§ PAGE TEXT
The places, they call to me. A most excellent friend just brought up the possibility of returning to Argentina. I managed this snap on my first trip there:
Not bad for a furtive cellphone shot, eh? But really, it captures so much of what makes me really want to head back. As does the music of the Gotan Project:
I'd love this WashCycle post for the title alone, but there's lots of interesting info on significant improvements coming to DC's streets.
Here's a very good summary of the various differences between the House and Senate HCR bills, and how they were sorted out. I didn't realize that undocumented immigrants were prohibited from buying (unsubsidized) insurance through the exchanges. Insistence on its inclusion just exposes the lie that this is about costs. Rather, it's about being spiteful (a guiding philosophy for many, to be sure). The entire thing is worth a read, especially in light of all the lies that are being passed around (and will continue to be, even after this is passed and we see that none of the previous lies were true).

§ DATASET EXCERPTS
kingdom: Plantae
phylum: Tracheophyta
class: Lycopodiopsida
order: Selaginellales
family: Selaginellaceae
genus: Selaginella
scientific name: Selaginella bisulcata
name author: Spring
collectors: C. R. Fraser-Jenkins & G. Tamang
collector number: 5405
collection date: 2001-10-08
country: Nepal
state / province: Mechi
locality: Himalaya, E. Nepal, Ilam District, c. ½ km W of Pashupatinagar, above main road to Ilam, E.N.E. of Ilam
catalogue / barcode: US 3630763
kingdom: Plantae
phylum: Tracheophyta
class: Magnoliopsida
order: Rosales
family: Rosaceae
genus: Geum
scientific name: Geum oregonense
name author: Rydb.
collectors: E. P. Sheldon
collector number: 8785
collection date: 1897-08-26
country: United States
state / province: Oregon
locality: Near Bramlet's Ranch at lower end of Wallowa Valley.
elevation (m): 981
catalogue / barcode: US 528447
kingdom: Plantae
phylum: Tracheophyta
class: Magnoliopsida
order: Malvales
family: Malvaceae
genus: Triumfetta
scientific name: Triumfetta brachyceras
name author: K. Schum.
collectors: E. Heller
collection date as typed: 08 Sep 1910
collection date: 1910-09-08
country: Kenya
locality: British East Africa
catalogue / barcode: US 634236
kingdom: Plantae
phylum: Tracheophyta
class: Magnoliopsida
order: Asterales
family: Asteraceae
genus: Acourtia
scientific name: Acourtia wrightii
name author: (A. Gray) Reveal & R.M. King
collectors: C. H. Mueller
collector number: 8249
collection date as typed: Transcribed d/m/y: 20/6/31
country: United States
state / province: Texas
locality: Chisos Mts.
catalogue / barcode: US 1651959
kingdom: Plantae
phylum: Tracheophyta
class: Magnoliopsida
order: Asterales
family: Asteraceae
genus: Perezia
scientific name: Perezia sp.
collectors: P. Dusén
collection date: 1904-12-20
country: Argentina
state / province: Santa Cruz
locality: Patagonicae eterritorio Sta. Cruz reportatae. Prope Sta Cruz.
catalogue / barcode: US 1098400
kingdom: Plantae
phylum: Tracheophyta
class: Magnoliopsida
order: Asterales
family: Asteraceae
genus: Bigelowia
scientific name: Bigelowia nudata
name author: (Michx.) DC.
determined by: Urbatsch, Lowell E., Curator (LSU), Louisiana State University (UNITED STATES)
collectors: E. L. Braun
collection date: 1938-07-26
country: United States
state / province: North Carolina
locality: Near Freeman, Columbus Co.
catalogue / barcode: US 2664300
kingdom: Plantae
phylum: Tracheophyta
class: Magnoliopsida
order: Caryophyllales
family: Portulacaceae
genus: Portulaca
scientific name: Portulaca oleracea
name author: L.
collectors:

§ WORK ORDER
Return the passage of the blog post above from "The places, they" up to and including "to DC's streets.", copied word for word.

§ REPLY
The places, they call to me. A most excellent friend just brought up the possibility of returning to Argentina. I managed this snap on my first trip there:
Not bad for a furtive cellphone shot, eh? But really, it captures so much of what makes me really want to head back. As does the music of the Gotan Project:
I'd love this WashCycle post for the title alone, but there's lots of interesting info on significant improvements coming to DC's streets.